After analyzing three different risk factors, we can get the weights of B1 for R&D, B2 for drug production, B3 for drug marketing and B4 for drug use in Table 2. Their weights are 0.1519, 0.4896, 0.0759 and 0.2826 respectively.

As to the drug regulatory department, drug circulation and production have high risk controllability. By strengthening drug supervision, enterprises must comply with GMP and GSP requirements to produce qualified drugs and establish standard drug distribution channels which can reduce the risk of drugs.

Drug R&D and use have low controllability, but they should not be ignored[7]. Drug risk control of R&D includes preclinical safety evaluation and the safety evaluation during clinical trials. A new drug can be approved after a series of preclinical and clinical studies to obtain enough data on drug safety and effectiveness and the thorough analysis of benefit/risk. Drug safety risk control mainly depends on the review and registration from department of drug administration as well as the constraints of GCP and GLP quality management standard. Therefore, the law enforcement ability of the regulatory supervision for drug research risk control is of great significance. Drug quality starts from design and good drug development process can ensure drug safety. Drug supervision department also should pay attention to drug use risk for the irrational drug use results in the frequent ADR events, and the reasonable guide made by the medical staff to patients’ drug use can reduce the risk.

4 Conclusions

Different drug safety risks have different properties and characteristics; therefore, we should put the limited regulatory resources into drug safety risk control.

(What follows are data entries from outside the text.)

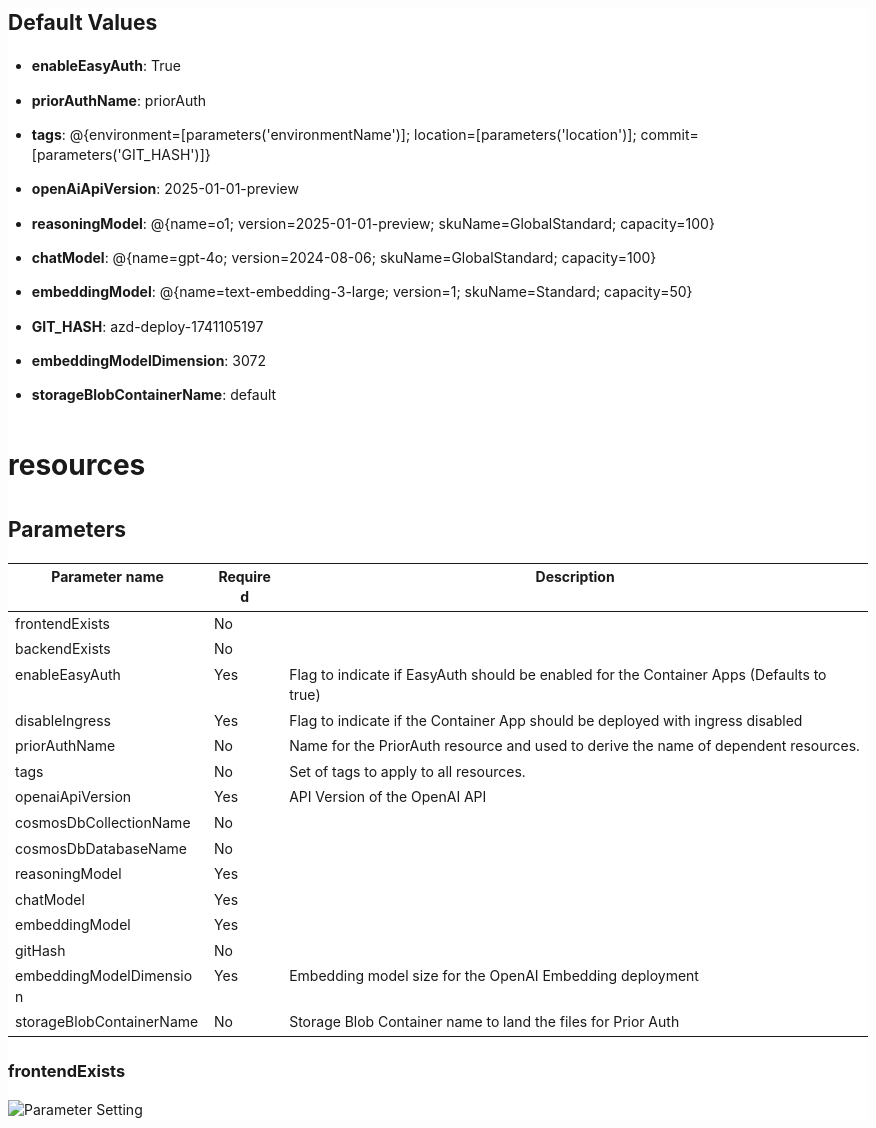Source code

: ## Default Values


- **enableEasyAuth**: True

- **priorAuthName**: priorAuth

- **tags**: @{environment=[parameters('environmentName')]; location=[parameters('location')]; commit=[parameters('GIT_HASH')]}

- **openAiApiVersion**: 2025-01-01-preview

- **reasoningModel**: @{name=o1; version=2025-01-01-preview; skuName=GlobalStandard; capacity=100}

- **chatModel**: @{name=gpt-4o; version=2024-08-06; skuName=GlobalStandard; capacity=100}

- **embeddingModel**: @{name=text-embedding-3-large; version=1; skuName=Standard; capacity=50}

- **GIT_HASH**: azd-deploy-1741105197

- **embeddingModelDimension**: 3072

- **storageBlobContainerName**: default
# resources

## Parameters

Parameter name | Required | Description
-------------- | -------- | -----------
frontendExists | No       |
backendExists  | No       |
enableEasyAuth | Yes      | Flag to indicate if EasyAuth should be enabled for the Container Apps (Defaults to true)
disableIngress | Yes      | Flag to indicate if the Container App should be deployed with ingress disabled
priorAuthName  | No       | Name for the PriorAuth resource and used to derive the name of dependent resources.
tags           | No       | Set of tags to apply to all resources.
openaiApiVersion | Yes      | API Version of the OpenAI API
cosmosDbCollectionName | No       |
cosmosDbDatabaseName | No       |
reasoningModel | Yes      |
chatModel      | Yes      |
embeddingModel | Yes      |
gitHash        | No       |
embeddingModelDimension | Yes      | Embedding model size for the OpenAI Embedding deployment
storageBlobContainerName | No       | Storage Blob Container name to land the files for Prior Auth

### frontendExists

![Parameter Setting](https://img.shields.io/badge/parameter-optional-green?style=flat-square)


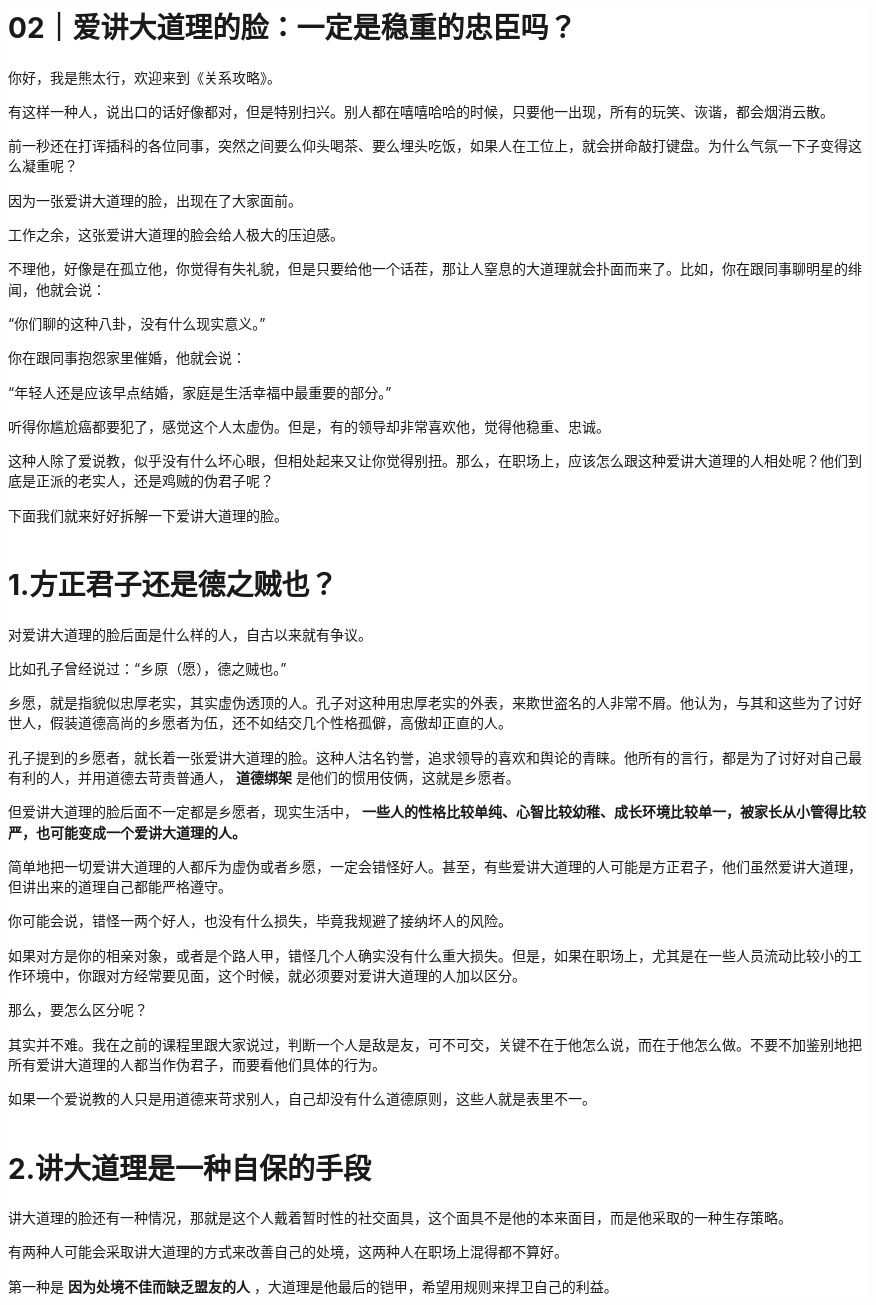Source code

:# 02｜爱讲大道理的脸：一定是稳重的忠臣吗？

你好，我是熊太行，欢迎来到《关系攻略》。

有这样一种人，说出口的话好像都对，但是特别扫兴。别人都在嘻嘻哈哈的时候，只要他一出现，所有的玩笑、诙谐，都会烟消云散。

前一秒还在打诨插科的各位同事，突然之间要么仰头喝茶、要么埋头吃饭，如果人在工位上，就会拼命敲打键盘。为什么气氛一下子变得这么凝重呢？

因为一张爱讲大道理的脸，出现在了大家面前。

工作之余，这张爱讲大道理的脸会给人极大的压迫感。

不理他，好像是在孤立他，你觉得有失礼貌，但是只要给他一个话茬，那让人窒息的大道理就会扑面而来了。比如，你在跟同事聊明星的绯闻，他就会说：

“你们聊的这种八卦，没有什么现实意义。”

你在跟同事抱怨家里催婚，他就会说：

“年轻人还是应该早点结婚，家庭是生活幸福中最重要的部分。”

听得你尴尬癌都要犯了，感觉这个人太虚伪。但是，有的领导却非常喜欢他，觉得他稳重、忠诚。

这种人除了爱说教，似乎没有什么坏心眼，但相处起来又让你觉得别扭。那么，在职场上，应该怎么跟这种爱讲大道理的人相处呢？他们到底是正派的老实人，还是鸡贼的伪君子呢？

下面我们就来好好拆解一下爱讲大道理的脸。

# 1.方正君子还是德之贼也？

对爱讲大道理的脸后面是什么样的人，自古以来就有争议。

比如孔子曾经说过：“乡原（愿），德之贼也。”

乡愿，就是指貌似忠厚老实，其实虚伪透顶的人。孔子对这种用忠厚老实的外表，来欺世盗名的人非常不屑。他认为，与其和这些为了讨好世人，假装道德高尚的乡愿者为伍，还不如结交几个性格孤僻，高傲却正直的人。

孔子提到的乡愿者，就长着一张爱讲大道理的脸。这种人沽名钓誉，追求领导的喜欢和舆论的青睐。他所有的言行，都是为了讨好对自己最有利的人，并用道德去苛责普通人， **道德绑架** 是他们的惯用伎俩，这就是乡愿者。

但爱讲大道理的脸后面不一定都是乡愿者，现实生活中， **一些人的性格比较单纯、心智比较幼稚、成长环境比较单一，被家长从小管得比较严，也可能变成一个爱讲大道理的人。**

简单地把一切爱讲大道理的人都斥为虚伪或者乡愿，一定会错怪好人。甚至，有些爱讲大道理的人可能是方正君子，他们虽然爱讲大道理，但讲出来的道理自己都能严格遵守。

你可能会说，错怪一两个好人，也没有什么损失，毕竟我规避了接纳坏人的风险。

如果对方是你的相亲对象，或者是个路人甲，错怪几个人确实没有什么重大损失。但是，如果在职场上，尤其是在一些人员流动比较小的工作环境中，你跟对方经常要见面，这个时候，就必须要对爱讲大道理的人加以区分。

那么，要怎么区分呢？

其实并不难。我在之前的课程里跟大家说过，判断一个人是敌是友，可不可交，关键不在于他怎么说，而在于他怎么做。不要不加鉴别地把所有爱讲大道理的人都当作伪君子，而要看他们具体的行为。

如果一个爱说教的人只是用道德来苛求别人，自己却没有什么道德原则，这些人就是表里不一。

# 2.讲大道理是一种自保的手段

讲大道理的脸还有一种情况，那就是这个人戴着暂时性的社交面具，这个面具不是他的本来面目，而是他采取的一种生存策略。

有两种人可能会采取讲大道理的方式来改善自己的处境，这两种人在职场上混得都不算好。

第一种是 **因为处境不佳而缺乏盟友的人** ，大道理是他最后的铠甲，希望用规则来捍卫自己的利益。
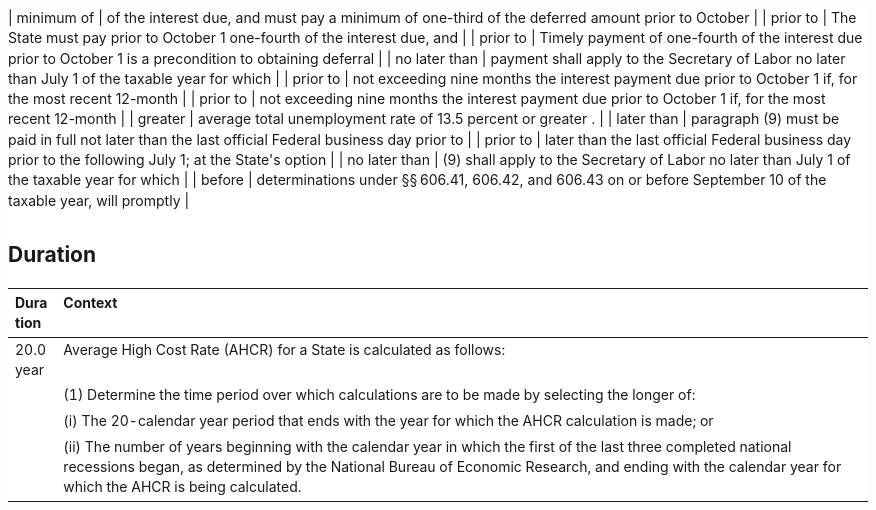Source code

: | minimum of    | of the interest due, and must pay a minimum of one-third of the deferred amount prior to October                                     |
| prior to      | The State must pay  prior to October 1 one-fourth of the interest due, and                                                           |
| prior to      | Timely payment of one-fourth of the interest due  prior to October 1 is a precondition to obtaining deferral                         |
| no later than | payment shall apply to the Secretary of Labor no later than July 1 of the taxable year for which                                     |
| prior to      | not exceeding nine months the interest payment due prior to October 1 if, for the most recent 12-month                               |
| prior to      | not exceeding nine months the interest payment due prior to October 1 if, for the most recent 12-month                               |
| greater       | average total unemployment rate of 13.5 percent or greater .                                                                         |
| later than    | paragraph (9) must be paid in full not later than the last official Federal business day prior to                                    |
| prior to      | later than the last official Federal business day prior to the following July 1; at the State's option                               |
| no later than | (9) shall apply to the Secretary of Labor no later than July 1 of the taxable year for which                                         |
| before        | determinations under &#167;&#167;&#8201;606.41, 606.42, and 606.43 on or before September 10 of the taxable year, will promptly      |


## Duration

| Duration   | Context                                                                                                                                                                                                                                                                                                                                                                                                                                                                                                                                                                                                                                                                                     |
|:-----------|:--------------------------------------------------------------------------------------------------------------------------------------------------------------------------------------------------------------------------------------------------------------------------------------------------------------------------------------------------------------------------------------------------------------------------------------------------------------------------------------------------------------------------------------------------------------------------------------------------------------------------------------------------------------------------------------------|
| 20.0 year  | Average High Cost Rate (AHCR) for a State is calculated as follows:                                                                                                                                                                                                                                                                                                                                                                                                                                                                                                                                                                                                                         |
|            |             (1) Determine the time period over which calculations are to be made by selecting the longer of:                                                                                                                                                                                                                                                                                                                                                                                                                                                                                                                                                                                |
|            |             (i) The 20-calendar year period that ends with the year for which the AHCR calculation is made; or                                                                                                                                                                                                                                                                                                                                                                                                                                                                                                                                                                              |
|            |             (ii) The number of years beginning with the calendar year in which the first of the last three completed national recessions began, as determined by the National Bureau of Economic Research, and ending with the calendar year for which the AHCR is being calculated.                                                                                                                                                                                                                                                                                                                                                                                                        |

The stages of drug production and marketing have high risk controllability, and drug regulatory department should supervise and control the production and marketing of enterprises according to the existing regulatory system. This process involves three parties and all of them must work together to prevent the risk to the greatest extent. First party is the regulatory system. A good system can provide the basis for the correct way of supervision and the system must be based on the current situation of China. Second is the main body for law enforcement, the department of drug administration, who needs to strictly implement the corresponding supervision system. Finally, the most important main body is the enterprise who should make the high quality products and reduce the risk by all means.

This questionnaire is mainly for medical professionals, respondents including those people from pharmaceutical production, management and supervision department and scholars of drug risk prevention. Most of them think that the risk of drug manufacturing and marketing processes is directly related to regulatory supervision. However, they overlook the risk from drug R&D and use comparatively. In fact, the risk prevention from the department of drug administration for drug production and marketing is not enough. Enterprises’ consciousness of risk prevention and control must be awakened and strengthened. As to the stage of R&D, regulation measures should be perfect and effective to prevent the risk from the beginning; For the stage of drug use, the administrative department shall strengthen the medical and health regulatory responsibilities to ensure the safety of drug use.